Supplied material:
────────

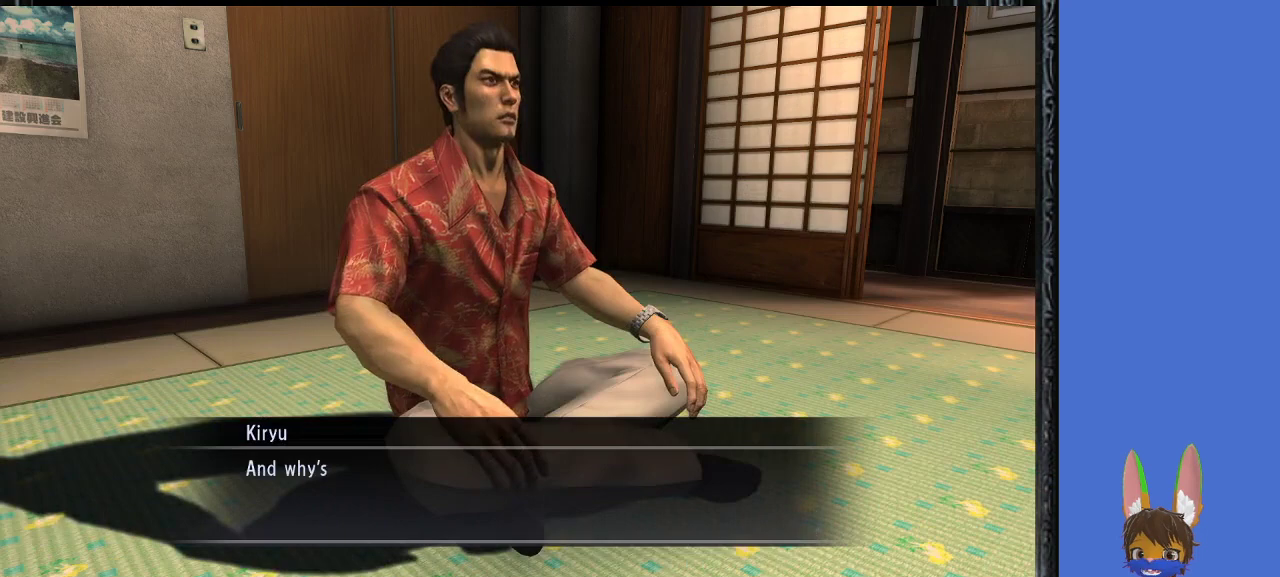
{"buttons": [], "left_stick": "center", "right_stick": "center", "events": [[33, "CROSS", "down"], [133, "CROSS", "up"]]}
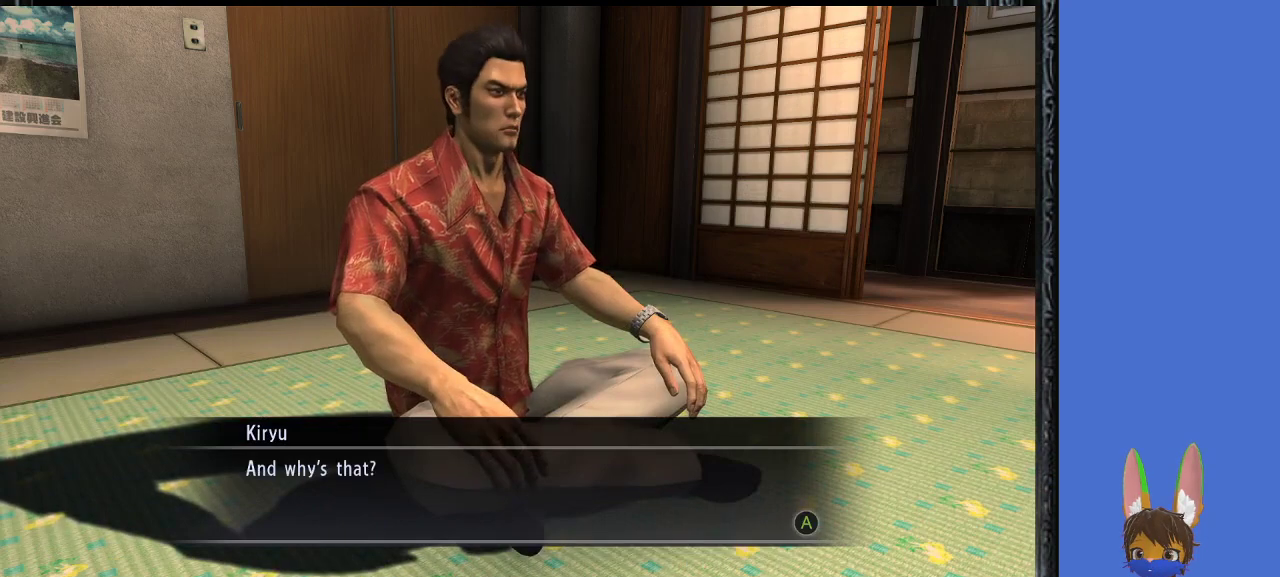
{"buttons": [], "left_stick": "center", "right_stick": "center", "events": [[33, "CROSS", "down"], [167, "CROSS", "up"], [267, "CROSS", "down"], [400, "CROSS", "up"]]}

────────

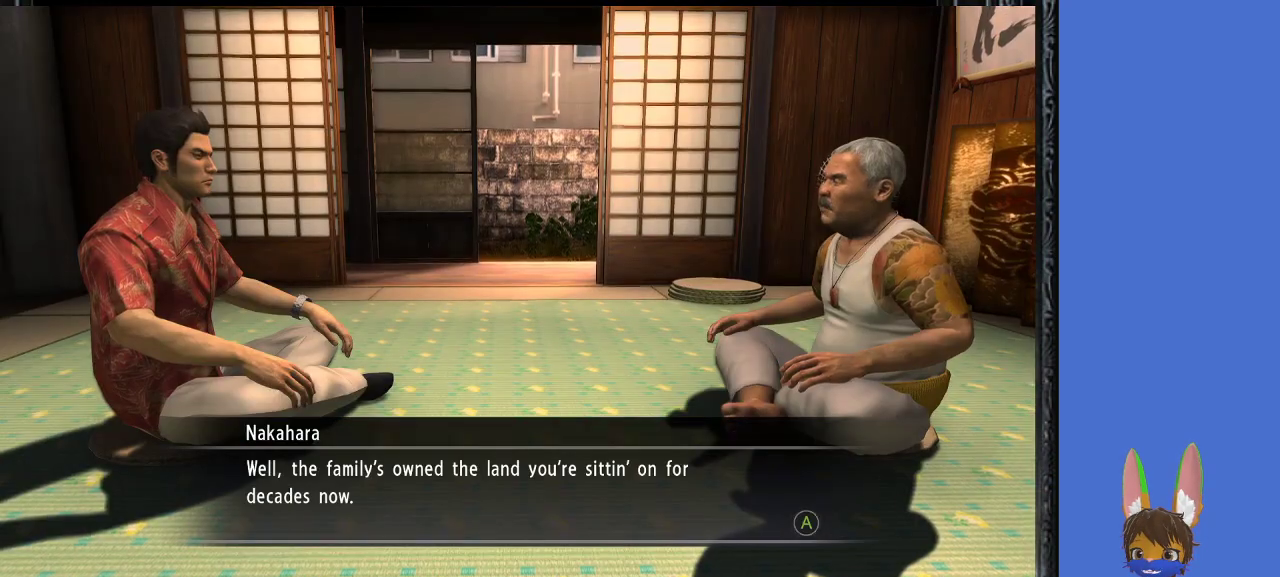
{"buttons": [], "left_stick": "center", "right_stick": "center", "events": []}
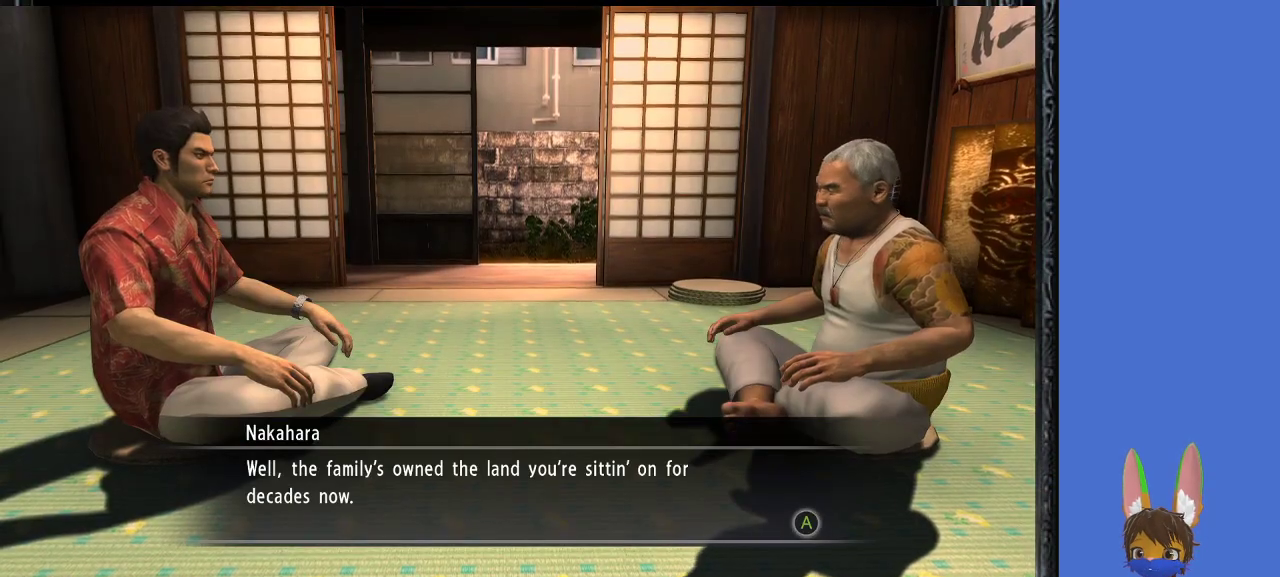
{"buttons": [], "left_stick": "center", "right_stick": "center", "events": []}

────────

Instructions for the task: Say how many lines of the records include the string "CROSS"; the number alone is enough.

Result: 2